A candidata presidencial Ana Gomes lamentou também a morte do pensador português Eduardo Lourenço, com uma mensagem no Twitter em que afirma curvar-se “em tributo” à sua obra. “RIP! querido Eduardo. Curvo-me em tributo”, escreve a militante socialista e pré-candidata à Presidência da República.

“Que ironia, sabermos do seu desaparecimento no dia 1.º de Dezembro”, escreveu Ana Gomes, numa alusão ao dia da Restauração da Independência, em 1640, e ao cosmopolitismo de Eduardo Lourenço e à universalidade da sua obra. “Eduardo Lourenço, um português cosmopolita que, com infatigável lucidez, pensando em voz alta o país, ajudou a fazer e, portanto, a defender Portugal. Até de si próprio”.

A missa de corpo presente de Eduardo Lourenço está marcada para esta quarta-feira, às 12h, no Mosteiro dos Jerónimos. Vai ser celebrada por Manuel Clemente, cardeal-patriarca de Lisboa, e por José Tolentino de Mendonça, cardeal e bibliotecário da Santa Sé, anunciou entretanto fonte da Presidência da República.

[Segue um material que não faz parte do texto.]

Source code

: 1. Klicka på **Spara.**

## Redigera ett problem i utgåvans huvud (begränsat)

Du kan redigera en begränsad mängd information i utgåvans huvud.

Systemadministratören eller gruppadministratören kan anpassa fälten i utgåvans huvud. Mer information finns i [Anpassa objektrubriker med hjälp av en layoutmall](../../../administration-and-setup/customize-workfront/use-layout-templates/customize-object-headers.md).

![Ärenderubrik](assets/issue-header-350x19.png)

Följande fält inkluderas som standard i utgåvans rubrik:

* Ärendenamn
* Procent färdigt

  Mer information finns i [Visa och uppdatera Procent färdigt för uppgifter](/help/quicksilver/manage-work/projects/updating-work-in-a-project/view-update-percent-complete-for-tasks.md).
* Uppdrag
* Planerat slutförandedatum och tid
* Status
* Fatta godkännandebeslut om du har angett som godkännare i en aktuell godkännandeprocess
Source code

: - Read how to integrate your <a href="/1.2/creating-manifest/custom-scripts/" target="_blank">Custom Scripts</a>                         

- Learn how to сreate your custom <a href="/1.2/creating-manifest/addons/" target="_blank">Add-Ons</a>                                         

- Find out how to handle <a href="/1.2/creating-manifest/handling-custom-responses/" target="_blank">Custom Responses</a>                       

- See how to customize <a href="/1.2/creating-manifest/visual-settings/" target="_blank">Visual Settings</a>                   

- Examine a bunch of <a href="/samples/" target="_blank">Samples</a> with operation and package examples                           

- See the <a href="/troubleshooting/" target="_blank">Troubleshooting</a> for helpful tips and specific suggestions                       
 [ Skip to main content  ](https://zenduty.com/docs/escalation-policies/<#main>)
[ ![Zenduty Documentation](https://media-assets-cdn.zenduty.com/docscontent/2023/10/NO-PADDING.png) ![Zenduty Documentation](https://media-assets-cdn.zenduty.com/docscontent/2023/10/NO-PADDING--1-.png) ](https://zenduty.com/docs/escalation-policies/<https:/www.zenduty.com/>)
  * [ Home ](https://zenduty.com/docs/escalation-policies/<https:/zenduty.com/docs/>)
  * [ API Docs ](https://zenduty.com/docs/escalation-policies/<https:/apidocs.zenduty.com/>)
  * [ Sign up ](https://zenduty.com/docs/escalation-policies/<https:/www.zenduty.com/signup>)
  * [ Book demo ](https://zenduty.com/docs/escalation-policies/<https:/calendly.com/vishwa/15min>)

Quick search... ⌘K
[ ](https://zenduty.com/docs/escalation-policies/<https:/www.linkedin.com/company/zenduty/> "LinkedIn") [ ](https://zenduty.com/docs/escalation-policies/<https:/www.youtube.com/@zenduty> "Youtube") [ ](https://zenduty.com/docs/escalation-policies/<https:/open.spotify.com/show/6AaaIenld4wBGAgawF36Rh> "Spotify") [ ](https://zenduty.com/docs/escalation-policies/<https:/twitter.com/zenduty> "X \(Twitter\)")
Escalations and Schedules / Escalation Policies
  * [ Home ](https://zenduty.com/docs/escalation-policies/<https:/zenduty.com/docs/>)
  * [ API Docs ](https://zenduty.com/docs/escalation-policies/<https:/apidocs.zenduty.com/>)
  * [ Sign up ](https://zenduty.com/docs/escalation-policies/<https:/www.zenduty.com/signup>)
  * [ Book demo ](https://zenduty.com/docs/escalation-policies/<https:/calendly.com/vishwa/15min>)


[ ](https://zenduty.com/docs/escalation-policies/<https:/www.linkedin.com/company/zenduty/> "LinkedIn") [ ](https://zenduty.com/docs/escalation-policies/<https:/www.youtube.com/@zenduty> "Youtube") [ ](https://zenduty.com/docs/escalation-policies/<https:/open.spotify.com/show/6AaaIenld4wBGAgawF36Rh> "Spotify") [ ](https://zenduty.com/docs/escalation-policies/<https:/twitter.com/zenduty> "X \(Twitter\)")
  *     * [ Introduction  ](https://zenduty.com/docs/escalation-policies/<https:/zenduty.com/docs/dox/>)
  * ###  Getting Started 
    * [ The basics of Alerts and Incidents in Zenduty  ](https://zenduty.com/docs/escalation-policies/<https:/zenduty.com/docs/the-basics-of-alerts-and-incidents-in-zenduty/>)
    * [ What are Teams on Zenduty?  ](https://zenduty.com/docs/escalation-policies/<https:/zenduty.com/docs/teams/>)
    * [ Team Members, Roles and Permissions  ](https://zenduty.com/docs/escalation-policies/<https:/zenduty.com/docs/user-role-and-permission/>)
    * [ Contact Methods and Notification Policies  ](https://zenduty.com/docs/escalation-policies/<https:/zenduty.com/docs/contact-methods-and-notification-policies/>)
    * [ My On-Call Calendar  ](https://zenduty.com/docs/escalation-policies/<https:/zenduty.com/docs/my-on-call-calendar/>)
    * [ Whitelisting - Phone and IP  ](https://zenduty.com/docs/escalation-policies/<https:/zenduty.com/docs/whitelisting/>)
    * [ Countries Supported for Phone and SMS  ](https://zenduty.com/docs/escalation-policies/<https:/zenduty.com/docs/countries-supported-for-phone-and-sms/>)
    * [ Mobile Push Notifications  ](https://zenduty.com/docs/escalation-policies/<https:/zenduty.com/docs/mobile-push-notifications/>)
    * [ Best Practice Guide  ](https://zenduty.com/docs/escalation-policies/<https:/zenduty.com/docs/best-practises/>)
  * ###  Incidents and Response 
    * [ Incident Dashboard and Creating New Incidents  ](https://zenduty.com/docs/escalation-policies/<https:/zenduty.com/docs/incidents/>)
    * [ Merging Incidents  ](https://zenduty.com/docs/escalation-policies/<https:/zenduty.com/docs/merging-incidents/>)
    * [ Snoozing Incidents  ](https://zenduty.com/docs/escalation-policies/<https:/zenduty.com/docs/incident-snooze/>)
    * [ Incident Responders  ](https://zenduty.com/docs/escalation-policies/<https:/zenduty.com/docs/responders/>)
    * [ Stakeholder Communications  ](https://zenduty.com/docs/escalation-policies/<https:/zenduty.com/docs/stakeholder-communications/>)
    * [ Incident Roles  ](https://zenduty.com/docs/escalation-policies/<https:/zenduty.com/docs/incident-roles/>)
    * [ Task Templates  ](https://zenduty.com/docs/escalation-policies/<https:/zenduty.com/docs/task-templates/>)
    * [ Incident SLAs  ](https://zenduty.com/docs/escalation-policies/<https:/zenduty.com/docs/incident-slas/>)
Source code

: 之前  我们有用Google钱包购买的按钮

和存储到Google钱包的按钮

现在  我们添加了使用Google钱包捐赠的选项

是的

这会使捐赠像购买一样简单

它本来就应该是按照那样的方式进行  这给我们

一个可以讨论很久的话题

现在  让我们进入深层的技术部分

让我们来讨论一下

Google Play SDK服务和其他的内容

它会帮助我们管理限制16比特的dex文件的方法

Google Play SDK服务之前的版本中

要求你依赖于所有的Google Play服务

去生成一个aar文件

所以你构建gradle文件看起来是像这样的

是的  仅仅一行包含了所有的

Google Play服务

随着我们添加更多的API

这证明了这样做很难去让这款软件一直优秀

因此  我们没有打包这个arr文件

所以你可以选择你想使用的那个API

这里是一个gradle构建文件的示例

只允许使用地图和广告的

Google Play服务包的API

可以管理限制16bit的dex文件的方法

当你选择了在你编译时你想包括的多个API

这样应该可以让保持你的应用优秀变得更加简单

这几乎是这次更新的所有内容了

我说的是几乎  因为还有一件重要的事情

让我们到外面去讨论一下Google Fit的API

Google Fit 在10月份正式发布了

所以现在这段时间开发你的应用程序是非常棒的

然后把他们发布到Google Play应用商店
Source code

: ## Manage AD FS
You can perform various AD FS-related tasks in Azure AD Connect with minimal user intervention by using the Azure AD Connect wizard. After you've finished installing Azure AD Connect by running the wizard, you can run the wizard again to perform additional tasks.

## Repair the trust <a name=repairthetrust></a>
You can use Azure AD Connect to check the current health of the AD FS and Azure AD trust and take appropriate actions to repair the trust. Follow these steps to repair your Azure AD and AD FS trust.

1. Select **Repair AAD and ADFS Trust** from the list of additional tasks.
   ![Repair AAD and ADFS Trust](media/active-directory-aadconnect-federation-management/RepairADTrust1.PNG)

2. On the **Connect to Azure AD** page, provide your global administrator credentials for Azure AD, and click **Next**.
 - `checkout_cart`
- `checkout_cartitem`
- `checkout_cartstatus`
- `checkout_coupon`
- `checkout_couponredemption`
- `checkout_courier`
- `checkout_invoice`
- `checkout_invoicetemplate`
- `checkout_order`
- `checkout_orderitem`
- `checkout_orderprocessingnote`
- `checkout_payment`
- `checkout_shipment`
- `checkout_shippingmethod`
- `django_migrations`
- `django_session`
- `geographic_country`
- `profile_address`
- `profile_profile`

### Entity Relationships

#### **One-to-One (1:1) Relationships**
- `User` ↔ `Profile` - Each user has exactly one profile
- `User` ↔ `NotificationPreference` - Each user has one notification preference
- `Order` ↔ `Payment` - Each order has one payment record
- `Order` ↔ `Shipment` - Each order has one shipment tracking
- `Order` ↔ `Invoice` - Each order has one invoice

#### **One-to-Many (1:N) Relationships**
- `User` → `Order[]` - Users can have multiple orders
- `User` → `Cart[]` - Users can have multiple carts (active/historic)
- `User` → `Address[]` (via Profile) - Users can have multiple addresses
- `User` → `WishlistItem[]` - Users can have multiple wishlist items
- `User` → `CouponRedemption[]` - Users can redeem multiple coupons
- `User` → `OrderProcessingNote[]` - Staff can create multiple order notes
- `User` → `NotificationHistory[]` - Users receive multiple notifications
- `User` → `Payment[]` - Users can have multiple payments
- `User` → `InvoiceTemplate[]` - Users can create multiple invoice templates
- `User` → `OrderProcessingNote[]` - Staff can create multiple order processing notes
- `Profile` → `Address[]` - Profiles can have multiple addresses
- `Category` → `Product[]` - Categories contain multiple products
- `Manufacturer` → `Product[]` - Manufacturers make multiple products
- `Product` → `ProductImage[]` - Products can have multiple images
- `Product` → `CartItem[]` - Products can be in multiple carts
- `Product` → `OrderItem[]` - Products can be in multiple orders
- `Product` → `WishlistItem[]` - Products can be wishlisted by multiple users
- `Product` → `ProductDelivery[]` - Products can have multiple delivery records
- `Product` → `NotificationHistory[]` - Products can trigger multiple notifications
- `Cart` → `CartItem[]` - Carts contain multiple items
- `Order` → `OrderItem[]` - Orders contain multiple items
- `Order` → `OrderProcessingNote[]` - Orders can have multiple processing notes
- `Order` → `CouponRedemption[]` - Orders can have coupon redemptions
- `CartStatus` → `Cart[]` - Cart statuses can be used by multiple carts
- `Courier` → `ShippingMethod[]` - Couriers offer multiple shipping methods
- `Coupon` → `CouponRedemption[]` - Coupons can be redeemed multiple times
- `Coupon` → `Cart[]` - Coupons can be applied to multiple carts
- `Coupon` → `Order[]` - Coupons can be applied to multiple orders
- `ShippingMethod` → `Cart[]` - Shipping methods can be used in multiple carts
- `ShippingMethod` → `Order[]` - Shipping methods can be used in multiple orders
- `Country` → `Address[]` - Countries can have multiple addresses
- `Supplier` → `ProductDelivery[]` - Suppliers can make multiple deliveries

Antes, vai estar em câmara ardente no Mosteiro dos Jerónimos (Nave Central), a partir das 11 horas desta quarta-feira.

O autarca da Guarda, Carlos Chaves Monteiro, também já anunciou que na terra de Eduardo Lourenço esta quarta-feira será dia de luto municipal, com bandeira a meia haste. “Enquanto presidente da Câmara Municipal da Guarda, na convicção de que interpreto, fielmente, o sentimento de todos os guardenses, determino o cumprimento de um dia de Luto Municipal, gesto que simbolicamente visa enaltecer um dos ilustres nomes da nossa cidade.”